-- Problem details --
Scan the lines below for the string "layout" and copy every one that has it.

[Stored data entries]
++++++++++++++++++++

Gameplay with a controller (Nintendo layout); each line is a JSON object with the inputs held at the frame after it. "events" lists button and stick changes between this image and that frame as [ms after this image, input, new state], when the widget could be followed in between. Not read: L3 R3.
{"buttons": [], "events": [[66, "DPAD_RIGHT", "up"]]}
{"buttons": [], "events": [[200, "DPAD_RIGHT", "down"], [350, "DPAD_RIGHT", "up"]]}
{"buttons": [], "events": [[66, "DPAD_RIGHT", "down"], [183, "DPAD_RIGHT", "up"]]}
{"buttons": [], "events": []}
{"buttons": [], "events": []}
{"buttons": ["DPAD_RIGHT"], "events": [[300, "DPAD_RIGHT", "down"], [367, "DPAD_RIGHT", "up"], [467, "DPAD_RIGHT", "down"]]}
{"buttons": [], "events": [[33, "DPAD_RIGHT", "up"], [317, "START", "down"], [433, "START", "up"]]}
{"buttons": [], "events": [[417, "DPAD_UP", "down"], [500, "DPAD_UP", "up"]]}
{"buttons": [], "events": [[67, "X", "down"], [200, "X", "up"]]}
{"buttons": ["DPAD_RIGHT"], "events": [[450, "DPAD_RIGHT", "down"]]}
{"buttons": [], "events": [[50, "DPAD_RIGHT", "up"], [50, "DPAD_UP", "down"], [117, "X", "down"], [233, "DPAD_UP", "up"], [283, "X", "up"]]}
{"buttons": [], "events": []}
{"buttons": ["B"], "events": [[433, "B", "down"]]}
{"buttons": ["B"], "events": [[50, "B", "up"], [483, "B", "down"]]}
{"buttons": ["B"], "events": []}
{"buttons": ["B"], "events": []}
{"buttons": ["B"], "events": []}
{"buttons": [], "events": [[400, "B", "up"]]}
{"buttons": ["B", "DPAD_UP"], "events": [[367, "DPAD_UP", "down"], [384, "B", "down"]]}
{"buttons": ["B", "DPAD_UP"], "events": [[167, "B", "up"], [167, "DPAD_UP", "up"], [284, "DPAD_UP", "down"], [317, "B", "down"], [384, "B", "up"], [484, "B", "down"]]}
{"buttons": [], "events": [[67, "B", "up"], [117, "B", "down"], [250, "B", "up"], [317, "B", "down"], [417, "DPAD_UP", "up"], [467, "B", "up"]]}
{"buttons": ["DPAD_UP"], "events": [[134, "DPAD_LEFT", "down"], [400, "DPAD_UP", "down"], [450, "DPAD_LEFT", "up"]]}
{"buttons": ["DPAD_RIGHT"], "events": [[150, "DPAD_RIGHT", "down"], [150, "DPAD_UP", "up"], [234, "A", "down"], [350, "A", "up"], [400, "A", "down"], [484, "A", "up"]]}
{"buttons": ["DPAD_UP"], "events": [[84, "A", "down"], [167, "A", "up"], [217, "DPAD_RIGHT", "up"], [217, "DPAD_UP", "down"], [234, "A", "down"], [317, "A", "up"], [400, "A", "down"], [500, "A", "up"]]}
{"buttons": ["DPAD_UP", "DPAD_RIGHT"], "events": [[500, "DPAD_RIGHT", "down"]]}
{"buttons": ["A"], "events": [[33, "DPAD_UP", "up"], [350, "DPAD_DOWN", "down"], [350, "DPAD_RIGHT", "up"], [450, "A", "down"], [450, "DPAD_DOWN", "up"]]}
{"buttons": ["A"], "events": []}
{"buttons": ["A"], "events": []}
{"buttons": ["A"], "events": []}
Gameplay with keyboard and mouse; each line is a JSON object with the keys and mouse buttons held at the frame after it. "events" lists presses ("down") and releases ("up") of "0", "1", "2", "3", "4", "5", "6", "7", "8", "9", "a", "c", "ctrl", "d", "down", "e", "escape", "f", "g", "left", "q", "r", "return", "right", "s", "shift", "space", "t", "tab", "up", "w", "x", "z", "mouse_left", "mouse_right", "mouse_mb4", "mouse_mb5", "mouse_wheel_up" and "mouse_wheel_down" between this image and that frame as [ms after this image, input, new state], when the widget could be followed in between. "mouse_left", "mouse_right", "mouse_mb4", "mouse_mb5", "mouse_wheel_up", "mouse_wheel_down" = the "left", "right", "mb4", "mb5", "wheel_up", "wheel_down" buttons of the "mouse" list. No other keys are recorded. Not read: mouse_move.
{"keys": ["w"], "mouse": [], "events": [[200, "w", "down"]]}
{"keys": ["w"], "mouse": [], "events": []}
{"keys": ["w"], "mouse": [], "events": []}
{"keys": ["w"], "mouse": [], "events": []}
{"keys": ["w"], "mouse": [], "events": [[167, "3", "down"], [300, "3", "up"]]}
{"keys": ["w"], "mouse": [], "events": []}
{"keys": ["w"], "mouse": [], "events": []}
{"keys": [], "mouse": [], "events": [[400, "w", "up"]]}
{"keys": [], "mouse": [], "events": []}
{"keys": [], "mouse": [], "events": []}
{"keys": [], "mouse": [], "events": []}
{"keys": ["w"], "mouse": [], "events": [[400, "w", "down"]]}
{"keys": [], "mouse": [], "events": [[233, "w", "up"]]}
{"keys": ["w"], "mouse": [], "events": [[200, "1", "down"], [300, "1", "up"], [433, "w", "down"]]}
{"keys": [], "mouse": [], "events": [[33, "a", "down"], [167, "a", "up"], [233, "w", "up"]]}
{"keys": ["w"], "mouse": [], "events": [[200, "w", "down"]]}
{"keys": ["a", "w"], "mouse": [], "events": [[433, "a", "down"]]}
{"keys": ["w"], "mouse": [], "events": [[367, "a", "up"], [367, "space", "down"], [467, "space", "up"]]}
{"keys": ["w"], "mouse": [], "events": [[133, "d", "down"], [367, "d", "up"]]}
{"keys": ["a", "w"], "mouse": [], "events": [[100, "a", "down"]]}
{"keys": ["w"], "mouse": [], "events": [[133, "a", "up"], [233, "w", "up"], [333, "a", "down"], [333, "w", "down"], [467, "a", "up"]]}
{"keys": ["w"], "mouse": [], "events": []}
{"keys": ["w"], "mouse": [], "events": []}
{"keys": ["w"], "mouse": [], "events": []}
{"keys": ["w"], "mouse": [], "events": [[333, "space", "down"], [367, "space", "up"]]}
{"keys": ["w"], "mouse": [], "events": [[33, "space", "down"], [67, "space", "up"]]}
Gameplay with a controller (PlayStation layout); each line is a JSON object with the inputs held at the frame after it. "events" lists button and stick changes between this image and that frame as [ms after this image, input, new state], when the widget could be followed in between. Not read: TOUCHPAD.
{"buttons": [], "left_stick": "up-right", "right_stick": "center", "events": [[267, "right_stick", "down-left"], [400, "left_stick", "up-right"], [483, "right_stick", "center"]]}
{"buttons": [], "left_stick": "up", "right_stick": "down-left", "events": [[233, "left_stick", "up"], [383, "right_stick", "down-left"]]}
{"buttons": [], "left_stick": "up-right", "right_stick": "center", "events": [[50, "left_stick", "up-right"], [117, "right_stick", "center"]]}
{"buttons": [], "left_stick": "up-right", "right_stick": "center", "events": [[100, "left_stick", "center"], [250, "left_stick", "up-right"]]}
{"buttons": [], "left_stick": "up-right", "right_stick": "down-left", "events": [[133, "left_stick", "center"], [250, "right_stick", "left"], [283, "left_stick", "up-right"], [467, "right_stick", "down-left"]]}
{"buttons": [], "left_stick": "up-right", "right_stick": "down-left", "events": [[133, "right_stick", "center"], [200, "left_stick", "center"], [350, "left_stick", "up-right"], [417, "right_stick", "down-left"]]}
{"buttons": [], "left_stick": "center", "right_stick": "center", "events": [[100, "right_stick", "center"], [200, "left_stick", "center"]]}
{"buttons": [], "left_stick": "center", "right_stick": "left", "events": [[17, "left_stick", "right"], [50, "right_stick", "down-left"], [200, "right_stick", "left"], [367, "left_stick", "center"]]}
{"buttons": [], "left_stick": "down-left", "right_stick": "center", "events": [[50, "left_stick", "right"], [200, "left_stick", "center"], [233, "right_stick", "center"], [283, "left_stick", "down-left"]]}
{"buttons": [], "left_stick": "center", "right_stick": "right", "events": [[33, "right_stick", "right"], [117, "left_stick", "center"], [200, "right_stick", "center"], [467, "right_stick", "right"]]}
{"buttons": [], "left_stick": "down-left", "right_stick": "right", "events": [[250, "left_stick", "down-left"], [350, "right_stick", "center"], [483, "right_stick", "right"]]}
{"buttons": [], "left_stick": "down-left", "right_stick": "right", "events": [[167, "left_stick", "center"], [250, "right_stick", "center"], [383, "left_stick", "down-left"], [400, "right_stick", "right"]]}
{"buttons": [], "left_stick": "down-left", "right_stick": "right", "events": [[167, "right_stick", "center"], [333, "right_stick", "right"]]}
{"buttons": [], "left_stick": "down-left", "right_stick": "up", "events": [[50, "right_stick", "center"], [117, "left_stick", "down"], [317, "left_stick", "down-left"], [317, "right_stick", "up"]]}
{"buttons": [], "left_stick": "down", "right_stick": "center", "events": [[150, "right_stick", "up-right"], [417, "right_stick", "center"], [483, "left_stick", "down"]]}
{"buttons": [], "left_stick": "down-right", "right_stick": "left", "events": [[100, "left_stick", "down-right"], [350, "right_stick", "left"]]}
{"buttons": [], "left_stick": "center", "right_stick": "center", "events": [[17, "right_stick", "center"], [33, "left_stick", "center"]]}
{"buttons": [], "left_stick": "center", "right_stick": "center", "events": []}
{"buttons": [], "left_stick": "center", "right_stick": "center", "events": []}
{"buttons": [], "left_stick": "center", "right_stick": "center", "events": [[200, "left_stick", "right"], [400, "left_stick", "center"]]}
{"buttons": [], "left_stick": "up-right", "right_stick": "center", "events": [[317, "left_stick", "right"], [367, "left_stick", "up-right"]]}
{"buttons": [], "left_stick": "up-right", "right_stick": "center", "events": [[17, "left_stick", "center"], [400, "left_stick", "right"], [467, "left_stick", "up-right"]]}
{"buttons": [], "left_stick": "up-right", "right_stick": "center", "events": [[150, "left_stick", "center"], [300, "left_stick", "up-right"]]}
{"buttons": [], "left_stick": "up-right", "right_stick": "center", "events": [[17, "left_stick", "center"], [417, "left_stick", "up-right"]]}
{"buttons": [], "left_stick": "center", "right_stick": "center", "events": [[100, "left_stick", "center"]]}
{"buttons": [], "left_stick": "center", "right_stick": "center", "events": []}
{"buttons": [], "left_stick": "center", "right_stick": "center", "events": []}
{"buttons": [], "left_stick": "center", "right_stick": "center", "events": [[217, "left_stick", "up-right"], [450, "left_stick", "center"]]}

++++++++++++++++++++

-- Solved exercise --
Gameplay with a controller (Nintendo layout); each line is a JSON object with the inputs held at the frame after it. "events" lists button and stick changes between this image and that frame as [ms after this image, input, new state], when the widget could be followed in between. Not read: L3 R3.
Gameplay with a controller (PlayStation layout); each line is a JSON object with the inputs held at the frame after it. "events" lists button and stick changes between this image and that frame as [ms after this image, input, new state], when the widget could be followed in between. Not read: TOUCHPAD.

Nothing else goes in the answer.